Il y a un second niveau d’astuce pour activer la compilation des bindings qui sinon restent calculés à l’exécution, notamment en MVVM où la View ne connaît pas la classe du ViewModel.

Ce niveau s’active en précisant le type de la donnée qui est bindée, ce qui semble naturel puisque s’il manque XAML est bien obligé d’attendre l’exécution pour le connaître et que justement c’est ce qu’on cherche à éviter en forçant une reconnaissance précoce. Et pour cela il faut utiliser x:DataType. Premier indice. Mais où ?

Le mieux est de le placer au plus haut niveau du code XAML, celui de la page par exemple, de telle façon à ce que toute la vue puisse en profiter. C’est à ce même niveau que se trouve l’initialisation du BindingContext.

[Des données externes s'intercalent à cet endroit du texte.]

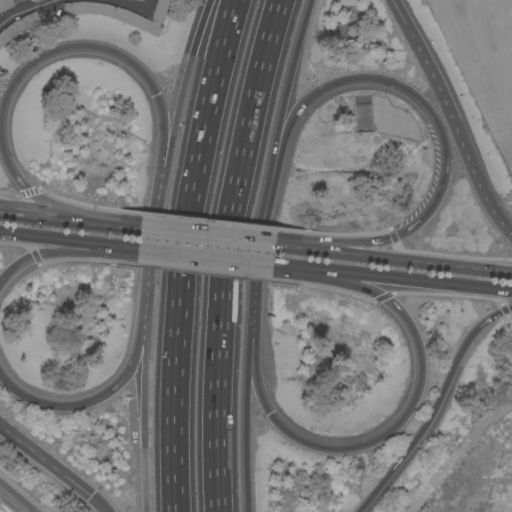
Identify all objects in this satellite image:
building: (34, 0)
building: (35, 0)
building: (4, 4)
building: (6, 4)
building: (89, 7)
road: (23, 10)
building: (121, 14)
building: (144, 17)
building: (17, 26)
road: (50, 52)
road: (220, 92)
road: (184, 97)
road: (416, 98)
road: (281, 106)
road: (451, 117)
road: (248, 137)
road: (40, 214)
road: (111, 224)
road: (192, 233)
road: (207, 236)
road: (69, 239)
road: (152, 244)
road: (259, 253)
road: (206, 256)
road: (387, 257)
road: (307, 269)
road: (507, 270)
road: (419, 282)
road: (504, 290)
road: (142, 317)
road: (0, 344)
road: (218, 393)
road: (178, 395)
road: (245, 401)
road: (144, 402)
road: (434, 406)
road: (364, 441)
road: (45, 459)
road: (14, 500)
road: (99, 503)
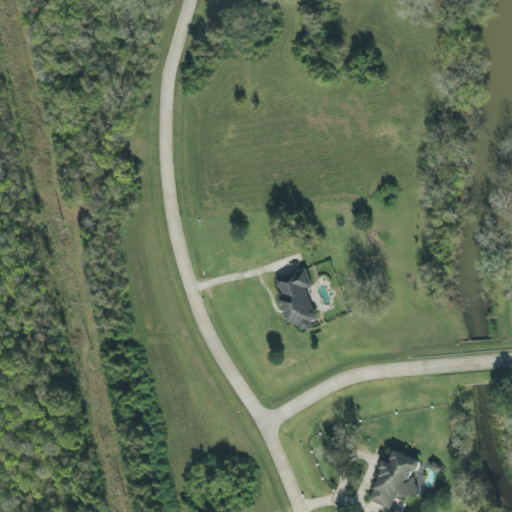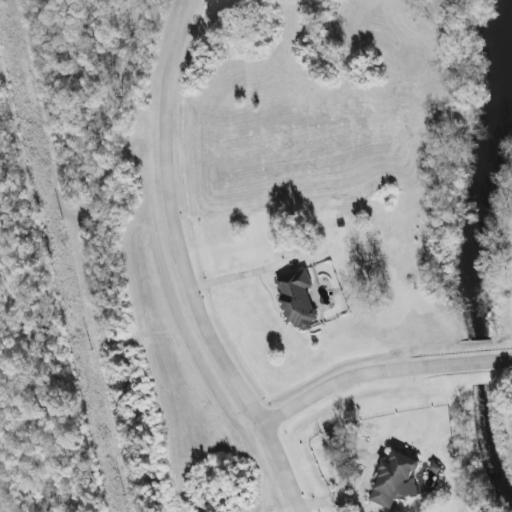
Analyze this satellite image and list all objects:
river: (483, 198)
road: (184, 267)
road: (240, 271)
building: (296, 299)
river: (480, 361)
road: (381, 370)
river: (495, 432)
building: (394, 480)
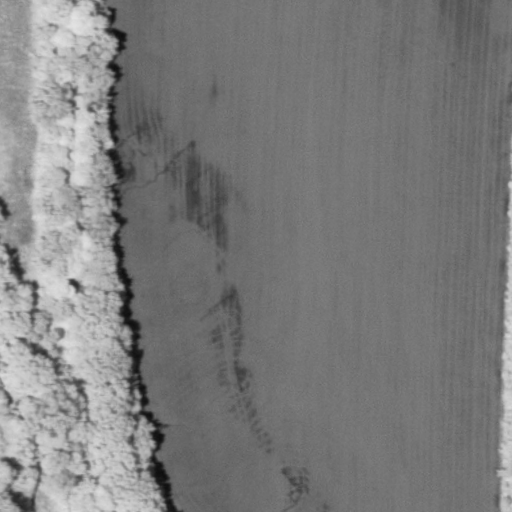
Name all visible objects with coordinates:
crop: (309, 246)
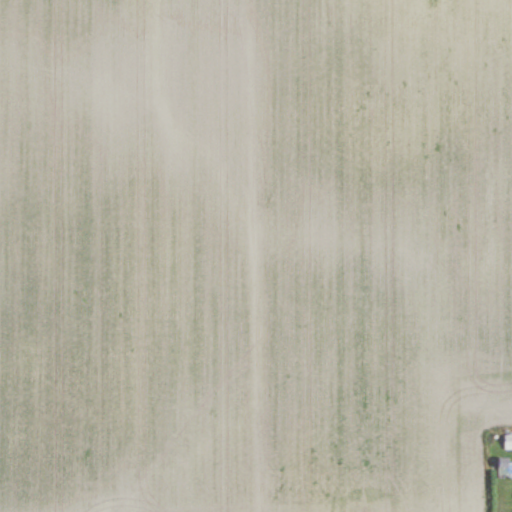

Toutefois cela soulève un petit problème… si l’on respecte MVVM il n’est pas possible de lier la View au ViewModel, c’est mal. Je plaisante, il y a de bonnes raisons à cela que je ne développerai pas ici. Néanmoins cela ouvre débat puisque la View est conçue pour fonctionner avec des champs bien précis elle pourrait dans l’esprit connaître son ViewModel sans “trop” violer MVVM. Autant créer un lien entre un ViewModel et une View ou tout élément de l’IHM est indiscutablement une erreur, autant dans l’autre sens, on peut en discuter et je pense que cela peut se défendre (sauf dans un système idéal avec Unit Testing, mocking etc, mais franchement j’en vois ultra rarement des projets avec Unit Testing…). Mais restons fidèles à la ligne fixée par MVVM. D’ailleurs ce pattern autorise le lien direct entre une View et un élément du Model si cela est ponctuel et pour une View n’ayant aucune interaction (car une interaction impliquerait par exemple un bouton donc une commande donc du code, c’est à dire quelque chose qui doit absolument être dans un ViewModel, et ça ça ne se discute pas).

Si on essaye d’être un peu filou, le lien View –> Model est autorisé, mais pas View –> ViewModel. Ok. On peut considérer qu’une donnée exposée par le ViewModel est issue de la couche Model (c’est même une obligation. Du Model ou alors c’est un type de données .NET ce qu’on considèrera comme équivalent ici). Donc si ce n’est pas au niveau global de la page que l’on va créer un lien vers le type du ViewModel rien ne nous empêche de lier ponctuellement un élément de la View au type d’un élément du Model…

Vous captez la subtilité ?

Un petit exemple va aider. Considérons que dans la couche Model on dispose d’une classe Clients.Models.Deal décrivant une transaction. Et imaginons que le ViewModel expose une liste de Deal. Comme vous le constatez je ne vous parle pas un instant ni du nom de la propriété exposée ni de la classe du ViewModel, juste du type de la donnée provenant de la couche Model.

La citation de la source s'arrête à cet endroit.